(Source text of formatted documents)

◆ ◆ ◆ ◆

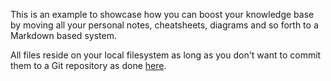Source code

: This is an example to showcase how you can boost your knowledge base by moving all your personal notes, cheatsheets, diagrams and so forth to a Markdown based system.

All files reside on your local filesystem as long as you don't want to commit them to a Git repository as done [here](./content).
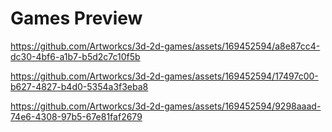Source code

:  # Games Preview

 

https://github.com/Artworkcs/3d-2d-games/assets/169452594/a8e87cc4-dc30-4bf6-a1b7-b5d2c7c10f5b





https://github.com/Artworkcs/3d-2d-games/assets/169452594/17497c00-b627-4827-b4d0-5354a3f3eba8



https://github.com/Artworkcs/3d-2d-games/assets/169452594/9298aaad-74e6-4308-97b5-67e81faf2679

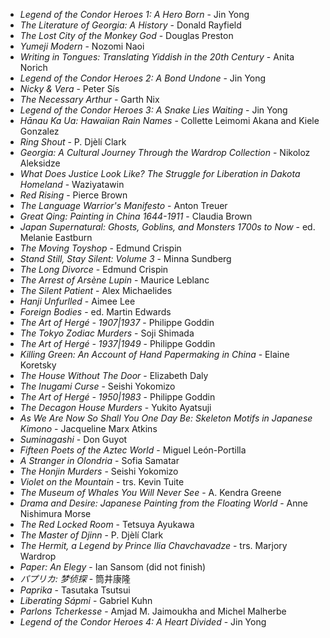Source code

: * _Legend of the Condor Heroes 1: A Hero Born_ - Jin Yong
* _The Literature of Georgia: A History_ - Donald Rayfield
* _The Lost City of the Monkey God_ - Douglas Preston
* _Yumeji Modern_ - Nozomi Naoi
* _Writing in Tongues: Translating Yiddish in the 20th Century_ - Anita Norich
* _Legend of the Condor Heroes 2: A Bond Undone_ - Jin Yong
* _Nicky & Vera_ - Peter Sís
* _The Necessary Arthur_ - Garth Nix
* _Legend of the Condor Heroes 3: A Snake Lies Waiting_ - Jin Yong
* _Hānau Ka Ua: Hawaiian Rain Names_ - Collette Leimomi Akana and Kiele Gonzalez
* _Ring Shout_ - P. Djèlí Clark
* _Georgia: A Cultural Journey Through the Wardrop Collection_ - Nikoloz Aleksidze
* _What Does Justice Look Like? The Struggle for Liberation in Dakota Homeland_ - Waziyatawin
* _Red Rising_ - Pierce Brown
* _The Language Warrior's Manifesto_ - Anton Treuer
* _Great Qing: Painting in China 1644-1911_ - Claudia Brown
* _Japan Supernatural: Ghosts, Goblins, and Monsters 1700s to Now_ - ed. Melanie Eastburn
* _The Moving Toyshop_ - Edmund Crispin
* _Stand Still, Stay Silent: Volume 3_ - Minna Sundberg
* _The Long Divorce_ - Edmund Crispin
* _The Arrest of Arsène Lupin_ - Maurice Leblanc
* _The Silent Patient_ - Alex Michaelides
* _Hanji Unfurlled_ - Aimee Lee
* _Foreign Bodies_ - ed. Martin Edwards
* _The Art of Hergé - 1907|1937_ - Philippe Goddin
* _The Tokyo Zodiac Murders_ - Soji Shimada
* _The Art of Hergé - 1937|1949_ - Philippe Goddin
* _Killing Green: An Account of Hand Papermaking in China_ - Elaine Koretsky
* _The House Without The Door_ - Elizabeth Daly
* _The Inugami Curse_ - Seishi Yokomizo
* _The Art of Hergé - 1950|1983_ - Philippe Goddin
* _The Decagon House Murders_ - Yukito Ayatsuji
* _As We Are Now So Shall You One Day Be: Skeleton Motifs in Japanese Kimono_ - Jacqueline Marx Atkins
* _Suminagashi_ - Don Guyot
* _Fifteen Poets of the Aztec World_ - Miguel León-Portilla
* _A Stranger in Olondria_ - Sofia Samatar
* _The Honjin Murders_ - Seishi Yokomizo
* _Violet on the Mountain_ - trs. Kevin Tuite
* _The Museum of Whales You Will Never See_ - A. Kendra Greene
* _Drama and Desire: Japanese Painting from the Floating World_ - Anne Nishimura Morse
* _The Red Locked Room_ - Tetsuya Ayukawa
* _The Master of Djinn_ - P. Djèlí Clark
* _The Hermit, a Legend by Prince Ilia Chavchavadze_ - trs. Marjory Wardrop
* _Paper: An Elegy_ - Ian Sansom (did not finish)
* _パプリカ: 梦侦探_ - 筒井康隆
* _Paprika_ - Tasutaka Tsutsui
* _Liberating Sápmi_ - Gabriel Kuhn
* _Parlons Tcherkesse_ - Amjad M. Jaimoukha and Michel Malherbe
* _Legend of the Condor Heroes 4: A Heart Divided_ - Jin Yong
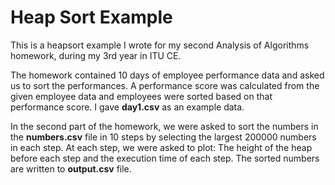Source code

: # Heap Sort Example

This is a heapsort example I wrote for my second Analysis of Algorithms homework, during my 3rd year in ITU CE.

The homework contained 10 days of employee performance data and asked us to sort the performances. A performance score was calculated from the given employee data and employees were sorted based on that performance score. I gave **day1.csv** as an example data.

In the second part of the homework, we were asked to sort the numbers in the **numbers.csv** file in 10 steps by selecting the largest 200000 numbers in each step. At each step, we were asked to plot: The height of the heap before each step and the execution time of each step. The sorted numbers are written to **output.csv** file. 

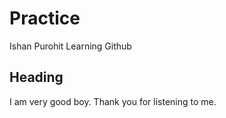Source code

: # Practice

Ishan Purohit
Learning Github

## Heading 

I am very good boy. Thank you for listening to me.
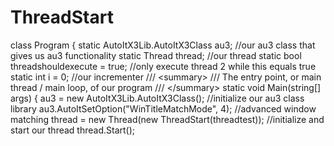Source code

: # ThreadStart
class Program     {         static AutoItX3Lib.AutoItX3Class au3;           //our au3 class that gives us au3 functionality         static Thread thread;                           //our thread         static bool threadshouldexecute = true;         //only execute thread 2 while this equals true         static int i = 0;                               //our incrementer          /// &lt;summary>         /// The entry point, or main thread / main loop, of our program         /// &lt;/summary>         static void Main(string[] args)         {             au3 = new AutoItX3Lib.AutoItX3Class();                              //initialize our au3 class library              au3.AutoItSetOption("WinTitleMatchMode", 4);                        //advanced window matching              thread = new Thread(new ThreadStart(threadtest));                   //initialize and start our thread             thread.Start();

◆ ◆ ◆ ◆

Repeat, line for line, the data running from the line with "Born_ - Jin Yong" to the line with "Homeland_ - Waziyatawin", including both of those lines.

: * _Legend of the Condor Heroes 1: A Hero Born_ - Jin Yong
* _The Literature of Georgia: A History_ - Donald Rayfield
* _The Lost City of the Monkey God_ - Douglas Preston
* _Yumeji Modern_ - Nozomi Naoi
* _Writing in Tongues: Translating Yiddish in the 20th Century_ - Anita Norich
* _Legend of the Condor Heroes 2: A Bond Undone_ - Jin Yong
* _Nicky & Vera_ - Peter Sís
* _The Necessary Arthur_ - Garth Nix
* _Legend of the Condor Heroes 3: A Snake Lies Waiting_ - Jin Yong
* _Hānau Ka Ua: Hawaiian Rain Names_ - Collette Leimomi Akana and Kiele Gonzalez
* _Ring Shout_ - P. Djèlí Clark
* _Georgia: A Cultural Journey Through the Wardrop Collection_ - Nikoloz Aleksidze
* _What Does Justice Look Like? The Struggle for Liberation in Dakota Homeland_ - Waziyatawin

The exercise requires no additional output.